Shoppers who have the luxury of buying organic food around the world now have a lot of factors to consider when trying to make the best choices for their health and the environment. Questions like, “Is organic food really better” and “What’s the difference between organic food and regular food,” often arise.
Every government has different organic standards and not all countries even enforce regulations, which doesn’t make navigating the organic food industry any easier. Between checking food labels, geographical barrierslike food deserts, and the steep price tags on produce and meat, deciding whether or not to go organic can require weighing a lot of factors.
While the jury is still out on whether organic foods are necessarily healthier or tastier, the environmental benefits of organic farming methods and practices might be enough of a reason to minimize conventionally grown food if it's an accessible choice.
Options like growing organic food at home, scoping out farmers markets, joining a community supported agriculture (CSA) weekly pick-up, or subscribing to a regular delivery of local seasonal fruits and vegetables are making buying organic more doable than ever.
Here are five facts about the pros and cons of organic food production to consider next time you’re out shopping for groceries.

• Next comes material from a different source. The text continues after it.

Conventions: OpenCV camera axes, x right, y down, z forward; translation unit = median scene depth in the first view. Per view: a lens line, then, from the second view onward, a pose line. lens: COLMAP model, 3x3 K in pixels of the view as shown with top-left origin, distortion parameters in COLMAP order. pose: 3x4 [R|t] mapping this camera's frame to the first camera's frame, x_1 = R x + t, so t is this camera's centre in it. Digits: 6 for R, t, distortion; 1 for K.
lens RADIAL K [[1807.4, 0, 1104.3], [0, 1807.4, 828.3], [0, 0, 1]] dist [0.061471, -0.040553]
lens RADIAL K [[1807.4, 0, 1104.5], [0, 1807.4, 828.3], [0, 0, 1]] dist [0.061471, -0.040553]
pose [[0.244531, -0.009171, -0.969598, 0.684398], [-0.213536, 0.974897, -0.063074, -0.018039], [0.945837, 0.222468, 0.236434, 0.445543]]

1. Organic food has fewer pesticides.
Chemicals used in agriculture to protect crops against insects, fungi, weeds, and other pests are known as pesticides. Artificial fertilizers and synthetic pesticides that contain heavy metals can pollute groundwater and create complications in many agriculture areas, and damage ecosystems, drinking water, farmers’ health, and soil fertility. Groundwater pollution can cause poor drinking water quality, water supply loss, degraded surface water systems, high cleanup costs, high costs for alternative water supplies, and potential health problems. Using organic fertilizers like compost and animal manure instead, organic farming reduces the risk of groundwater pollution.
2. Animals raised on organic farms live under healthier conditions.

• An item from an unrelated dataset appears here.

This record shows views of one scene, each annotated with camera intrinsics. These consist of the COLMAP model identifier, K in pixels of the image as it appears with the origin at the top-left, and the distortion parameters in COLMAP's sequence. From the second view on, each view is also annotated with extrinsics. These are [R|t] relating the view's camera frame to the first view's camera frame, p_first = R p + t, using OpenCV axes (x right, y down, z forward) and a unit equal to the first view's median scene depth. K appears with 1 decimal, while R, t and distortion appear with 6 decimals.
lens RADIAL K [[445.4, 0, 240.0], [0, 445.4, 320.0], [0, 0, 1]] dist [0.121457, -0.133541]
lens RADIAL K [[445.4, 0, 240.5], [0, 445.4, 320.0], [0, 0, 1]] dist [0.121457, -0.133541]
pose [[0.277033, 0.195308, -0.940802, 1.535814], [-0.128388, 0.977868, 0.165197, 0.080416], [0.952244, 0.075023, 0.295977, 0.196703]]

Farmers feed conventionally raised livestock antibiotics to help prevent illnesses, but they also make crowded or unsanitary conditions possible. When antibiotics end up in food, they can contribute to antibiotic resistance, which poses a major public health threat to humans. Synthetic growth hormones also make cows gain weight faster or produce more milk.

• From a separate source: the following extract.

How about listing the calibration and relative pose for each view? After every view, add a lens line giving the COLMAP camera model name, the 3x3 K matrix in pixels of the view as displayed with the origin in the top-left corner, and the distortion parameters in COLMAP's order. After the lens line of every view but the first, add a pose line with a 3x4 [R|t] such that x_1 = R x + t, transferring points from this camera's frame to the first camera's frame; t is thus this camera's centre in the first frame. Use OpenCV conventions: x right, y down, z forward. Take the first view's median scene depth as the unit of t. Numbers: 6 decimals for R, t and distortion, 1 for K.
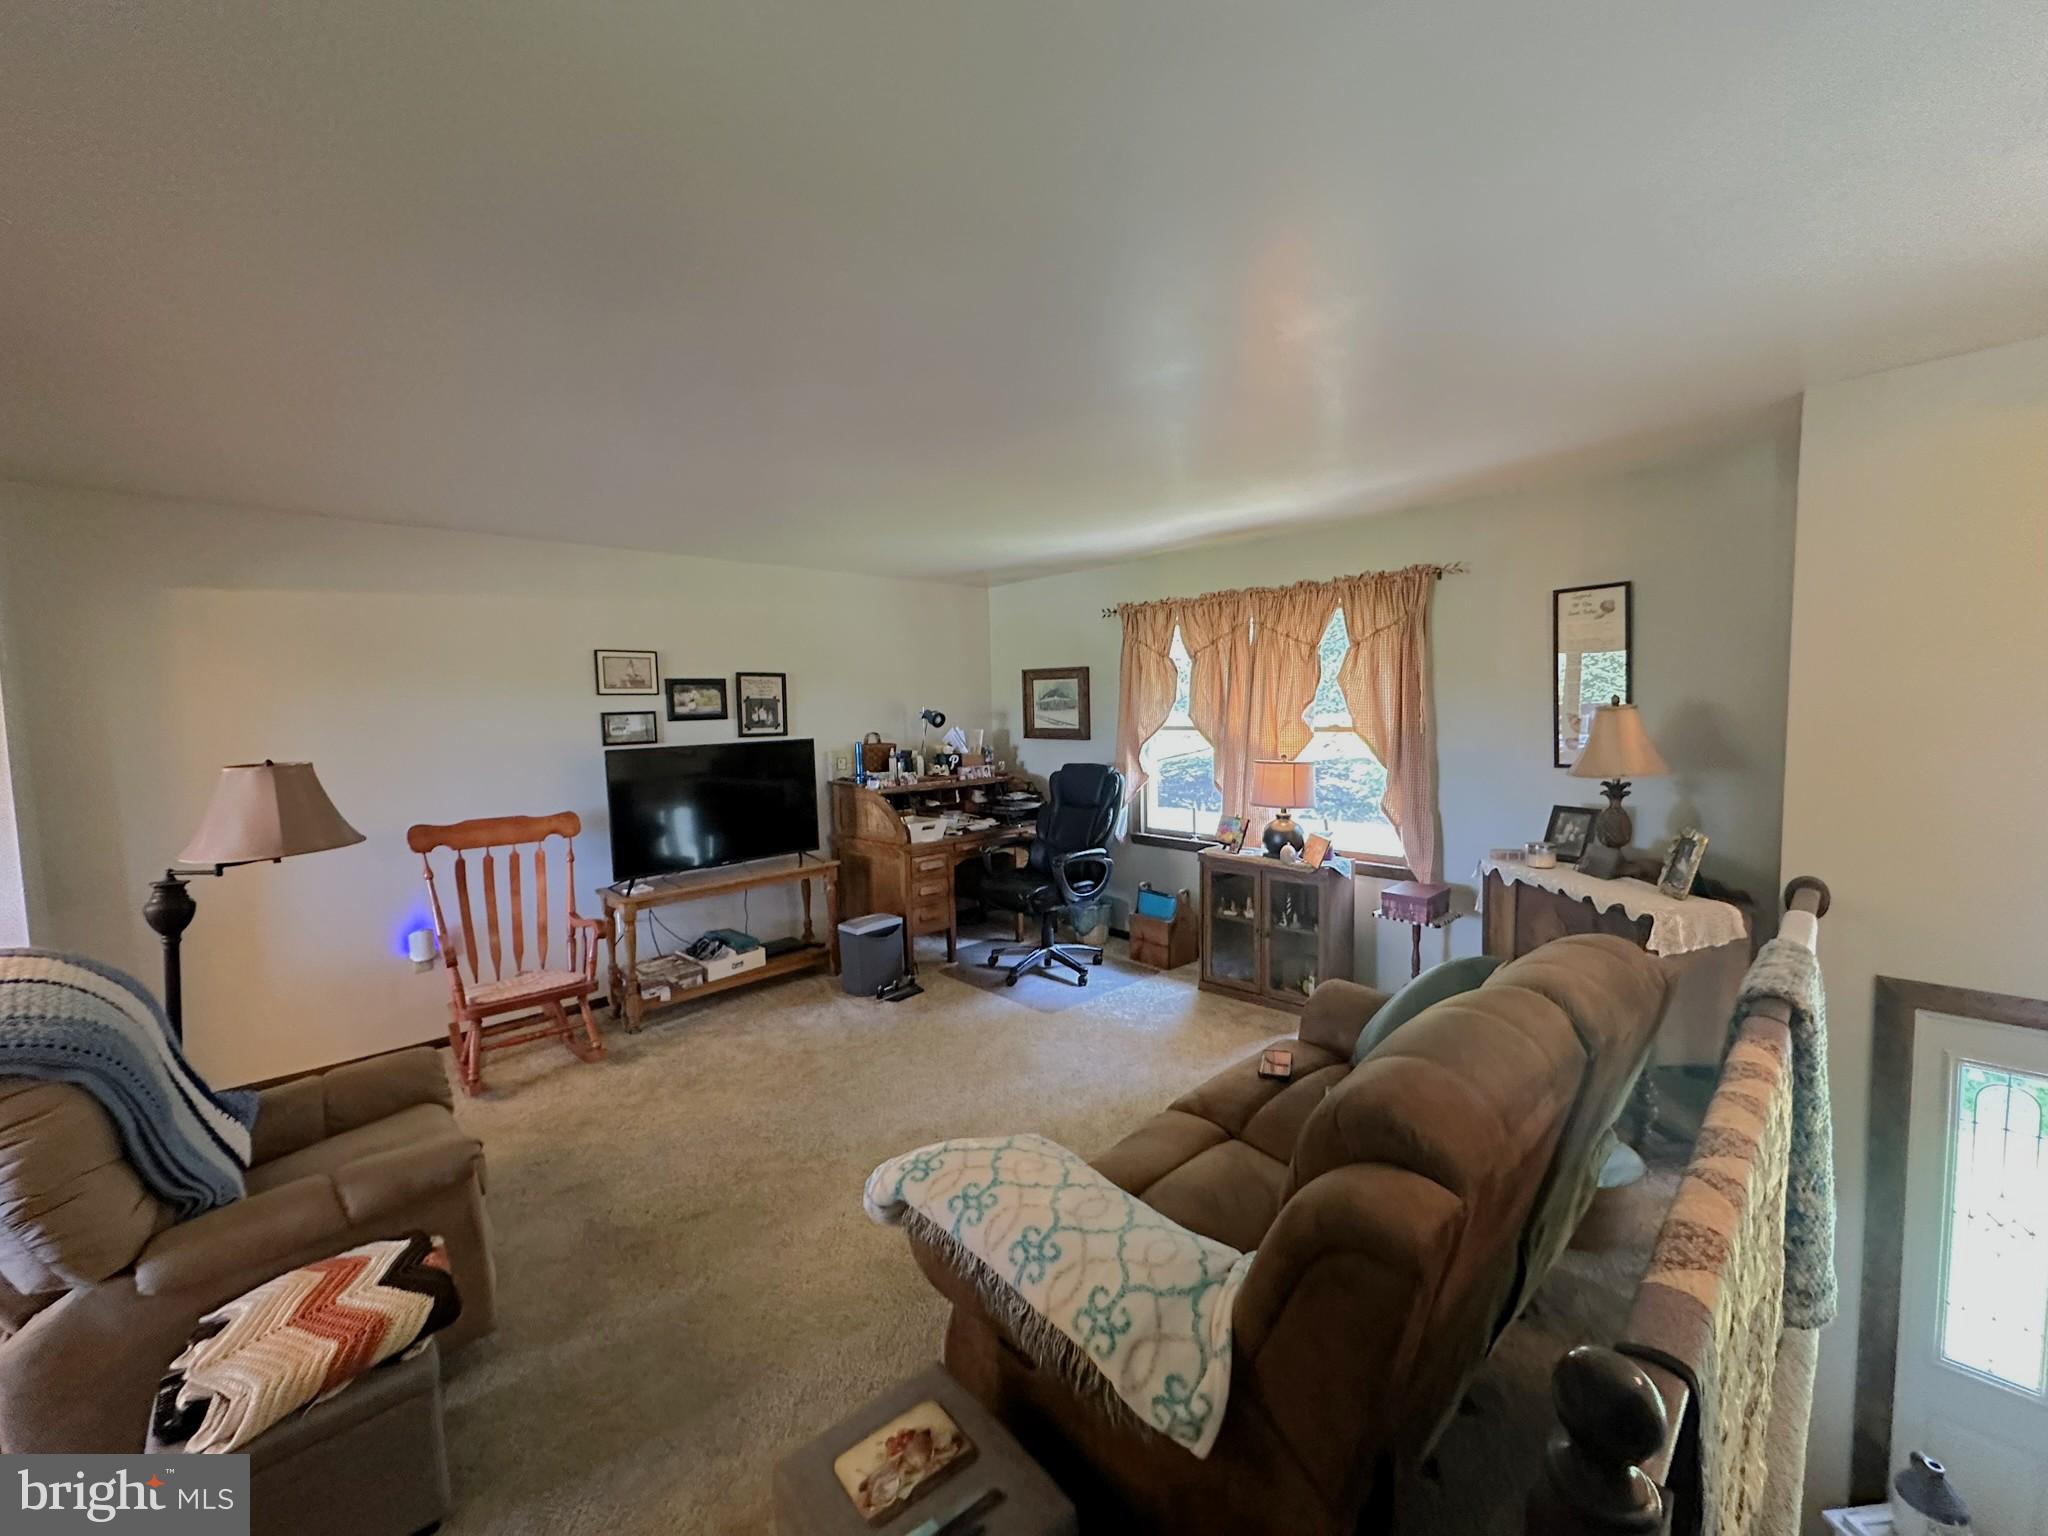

While organic farms aren’t necessarily cruelty-free, livestock can lead healthier lives, access the outdoors, eat organic, and receive vaccinations that promote their well-being.
3. Organic farming has some environmental benefits.
Agriculture contributes to over 20% of global greenhouse gas emissions caused by human activity that negatively impacts climate change. Organic agriculture, however, helps ecosystems adjust better to the effects of climate change and can help reduce greenhouse gasses by isolating carbon in the soil. A 2020 study by the Technical University of Munich found that the greenhouse gas emissions of organically farmed produce were lower than conventionally farmed produce.
4. Not all produce needs to be purchased organic.
When visiting grocery stores, it’s important to remember that not all produce needs to be purchased organic. Fruits and vegetables with thick or inedible skins — like avocados, cantaloupe, pineapple, broccoli, cabbage, and corn — have little pesticide residue in the United States. In contrast, berries, spinach, grapes, apples, tomatoes, and celery all have high levels of pesticide residues.
When it comes to dairy, organic milk has a longer shelf life and can be a more cost-effective option. And while organic beef leaves more of a carbon footprint than conventional beef, it improves soil quality.
5. Organic food isn’t always healthier.
There is growing evidence that organic food has more health benefits than conventional food, but there is still more research necessary to prove that it is objectively more nutritious.
A review from 2014 did find that organic crops have higher concentrations of antioxidants than non-organic crops. And another 2017 scientific review suggested that organic food may reduce the risk of asthma, sinusitis, and obesity. What’s more, organic meat and dairy products are found to have more Omega-3, a fatty acid that promotes heart health. And because pesticides are often linked to neurodevelopmental issues and cancer, avoiding them when possible can’t hurt.